Akın’ın “kadın” olduğu için ve de “kadın” olmanın getirdiği ikincil, “öteki cins” olma hali, kadınların başka alanlardaki mücadeleleriyle kurulan bağlar, kamusal alanda kadınların karşılaştıkları engellemelere karşı alınmış tavır, “annelik” (ki kendisi beş çocuk annesidir) gibi kadınlık halleri onun için önemlidir ve bir izlektir. Nitekim bunu şöyle dile getirir: “Hayatın ve doğanın benden geçen şiirlerini yazıyorum. Ozan dünyayı sık sık donduran ve gözleyendir. Aralıksız gibi sık, sinema gibi. Hem gerçek, hem doğal devinim ayıklandığı, yeni bir düzene konduğu için, yepyeni bir gerçek” ([1966], 2019, s. 21) ya da “Ben erkek işi diye nitelenen, kadınların yapamayacağı kanısı yaygınlaştırılmış bir işi, şiir yazma işini, yaşamımın ana çizgisine yerleştirip bunu kırk üç yıldır sürdüren bir kadınım. Şiirlerimde kadınlık durumu da bir izlek olarak işlendi. Genel insani durum gözardı edilmeden” (1995, s. 179).[3]

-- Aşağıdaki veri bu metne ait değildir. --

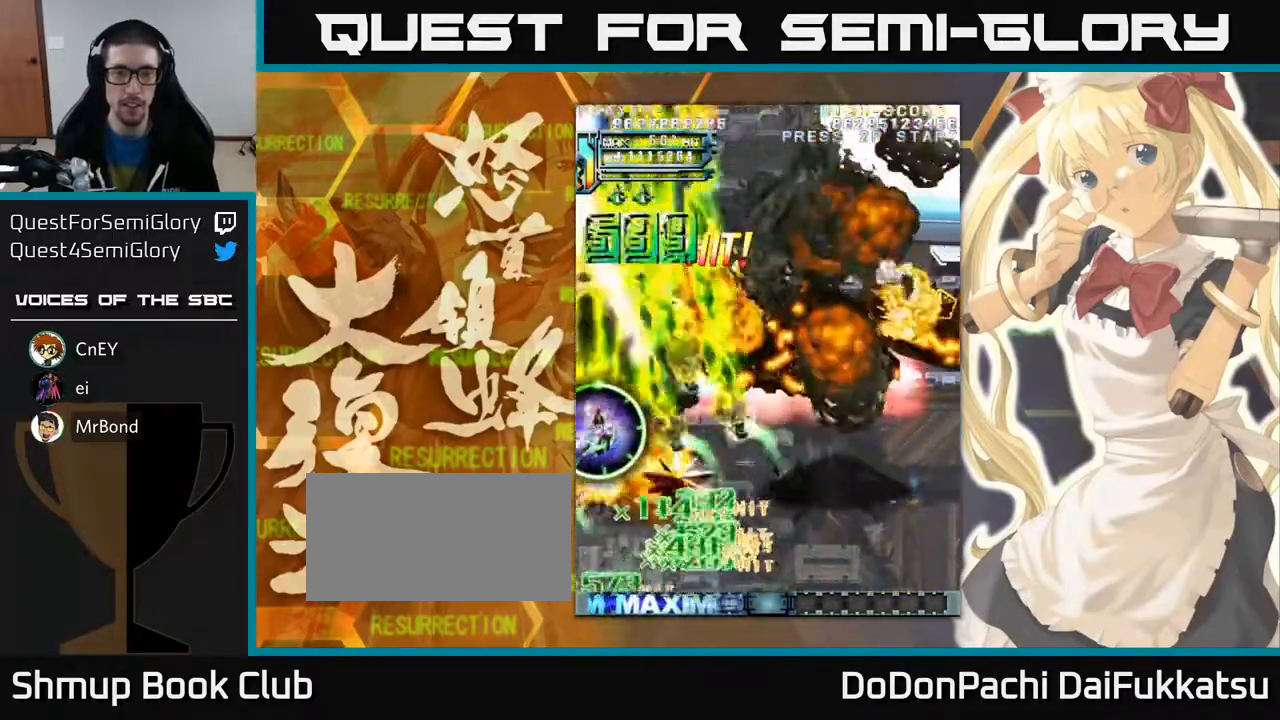
{"dt_ms": 500, "buttons": [], "left_stick": "right", "events": [[50, "left_stick", "down"], [167, "left_stick", "down-right"], [333, "left_stick", "left"], [500, "left_stick", "right"]]}
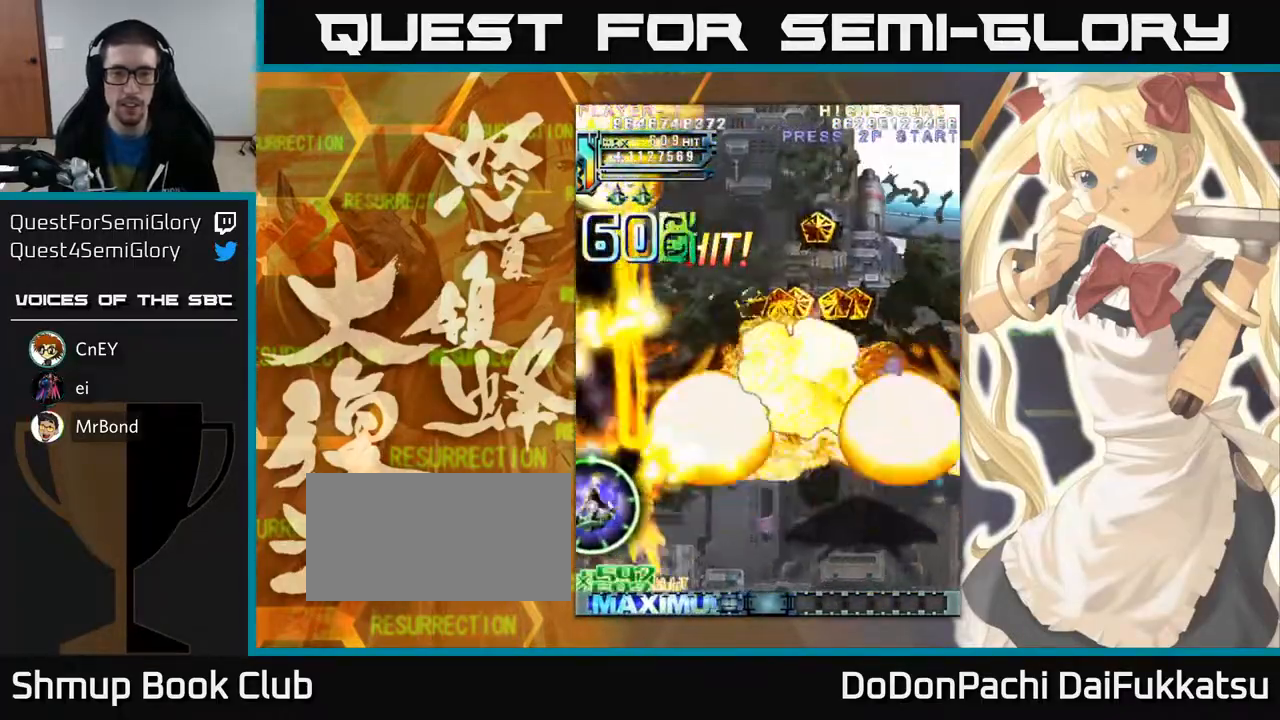
{"dt_ms": 500, "buttons": [], "left_stick": "right", "events": []}
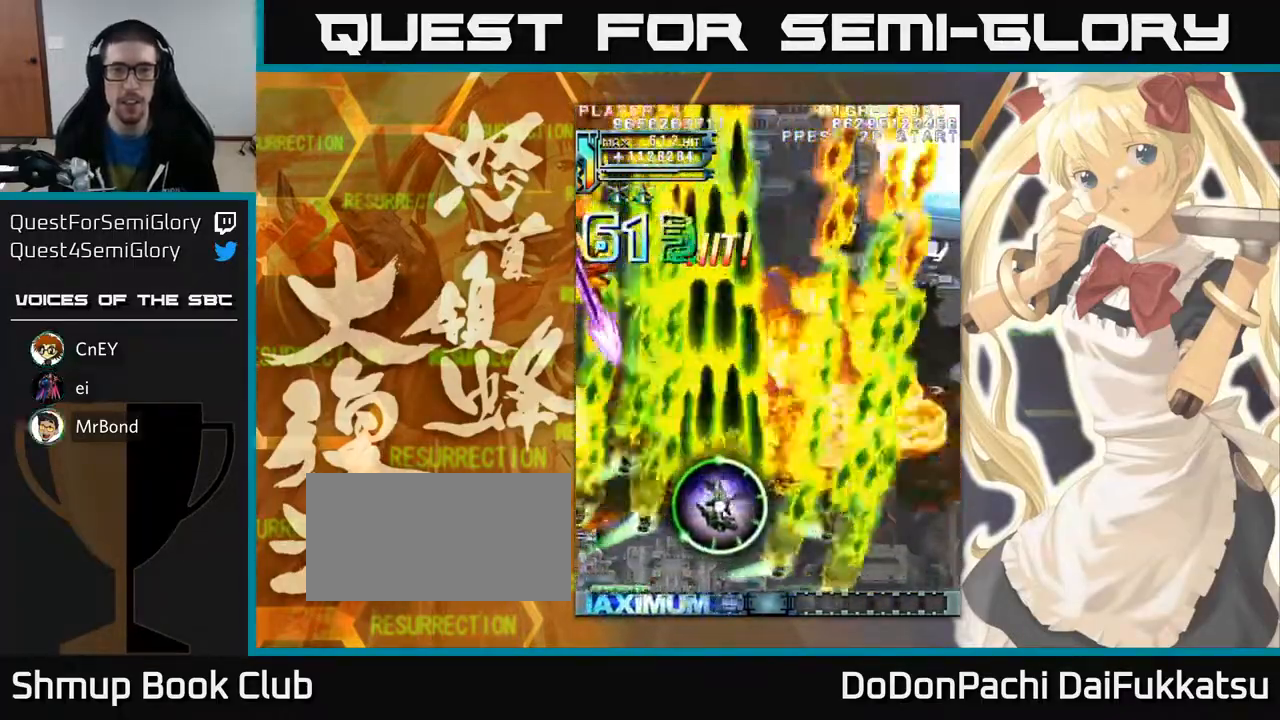
{"dt_ms": 500, "buttons": [], "left_stick": "left", "events": [[350, "left_stick", "left"]]}
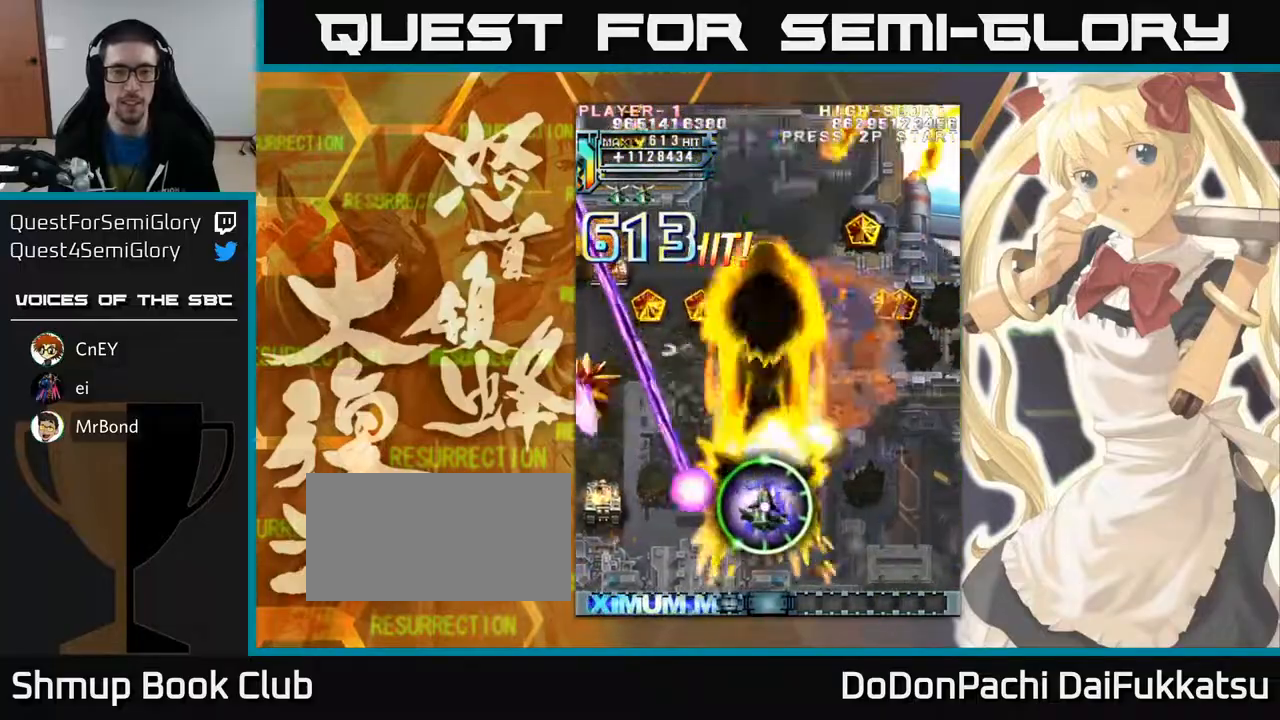
{"dt_ms": 500, "buttons": [], "left_stick": "left", "events": [[83, "left_stick", "down-right"], [250, "left_stick", "left"]]}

Feryal Saygılıgil bildirisinde, Ursula K. Le Guin’in “ağzına kadar çocukla dolu bir ortamda yazması” ile Gülten Akın’ın “çocuklarını uyuturken, yemek pişirirken, sözlük çalışması yaparken, müvekkilini savunurken şiirlerini düşünüp, düşünebilme, yazabilme yeteneği” arasında bir akrabalık olduğunu gösterir.

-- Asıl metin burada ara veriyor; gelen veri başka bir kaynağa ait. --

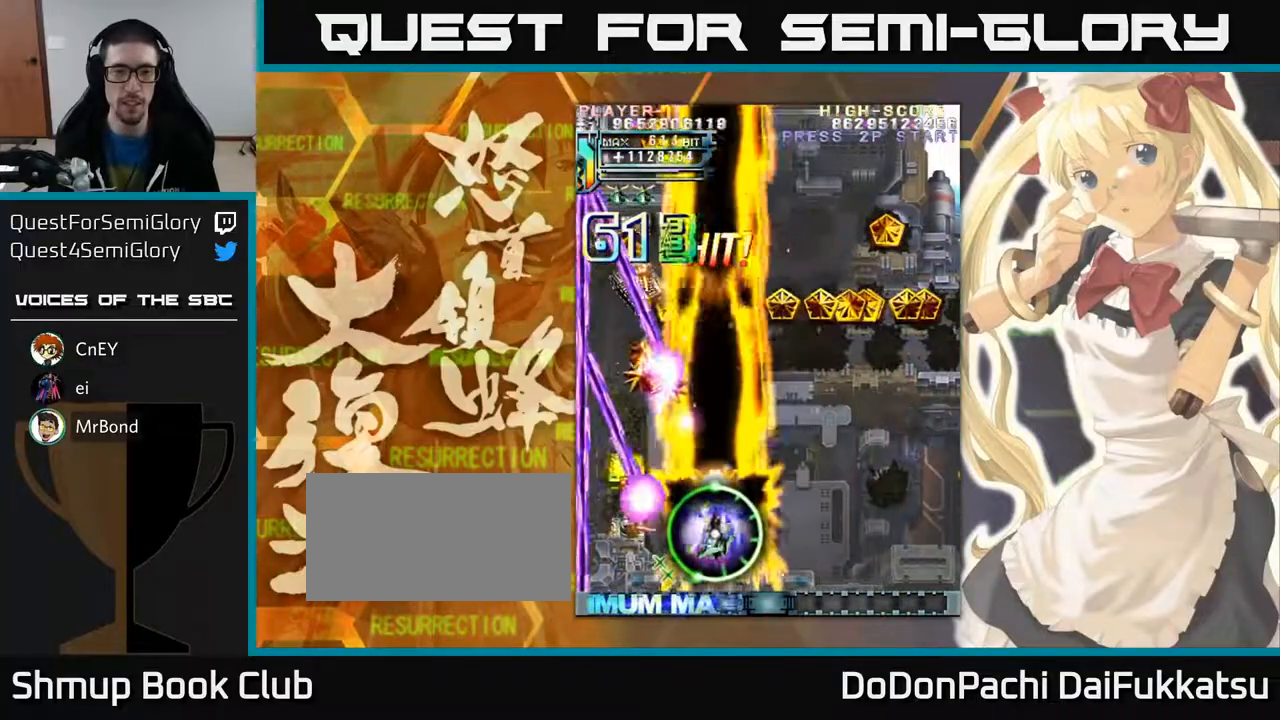
{"dt_ms": 500, "buttons": [], "left_stick": "up-right", "events": [[483, "left_stick", "up-right"]]}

Ben de şöyle tahayyül etmeyi feminist tarih yazımı açısından zihin açıcı buluyorum: Örneğin Fatma Aliye ile Virginia Woolf, Gülten Akın ile Louise Glück, Şirin Tekeli ile Gayatri Chakravorty Spivak sempozyumlarda tanışsalar ve arkadaş olsalardı, yaşadığımız dünya kesinlikle bugünden daha eşitlikçi bir dünya olurdu. Yalnızca feminist edebiyat eleştirisi ve feminist eleştiri açısından değil, kadınların sorunlarının tüm insanlığın sorunu olduğunu anlamak ve bugün üstlendiğimiz mücadele yükleri yerine daha neşeli ve umutlu bir dünyada yaşamak gerçekten mümkün olabilirdi. Velhasıl kelam daha eşitlikçi bir dünyaya yakın yaşasaydık, kadınların arkadaşlığı ve yoldaşlığı, Catherine Mayer’in dediği gibi bir “Eşitistan”[4] kurmamıza kesinlikle neden olurdu.

Gülten Akın’ın Balinası

“BALİNA

Göğü gördüm imkâna tutuldum düşü sevdim

dalıp çıkmalarım orda bir şey’e dönüktü

kaç kez bir şey, başka bir şey

sıçradım hem yittim

hem belirlendim

derin durdum, teknenin altına girdim

sarstım

sarsıldım vuruşun gitgide usta vuruşuydu

sustum düşe düştüm

senin mi kan, yaralarımdan mı

hey kaptan

ne balinayım ben şimdi inadı içinde

ne senin mavi balinan.”[5]

Bildiriler arasında hem Asuman Susam’ın hem de Deniz Gündoğan İbrişim’in, Gülten Akın’ın “Balina” adlı şiirine yaptıkları gönderme; Asuman Susam’ın yazısında “Bir imkâna tutulmak” ve başka bir yaşam umudunu, Deniz Gündoğan İbrişim’in yazısında ise, Herman Melville’in ünlü Moby Dick (Beyaz Balina) adlı romanıyla bağlantılı ele alınır. Moby Dick bize bu iki yaklaşım dışında, romanda “kadınların yokluğu” ve “erkek dostluğu” gibi yaklaşımlarla da okunabilecek bir imkân da sunuyor.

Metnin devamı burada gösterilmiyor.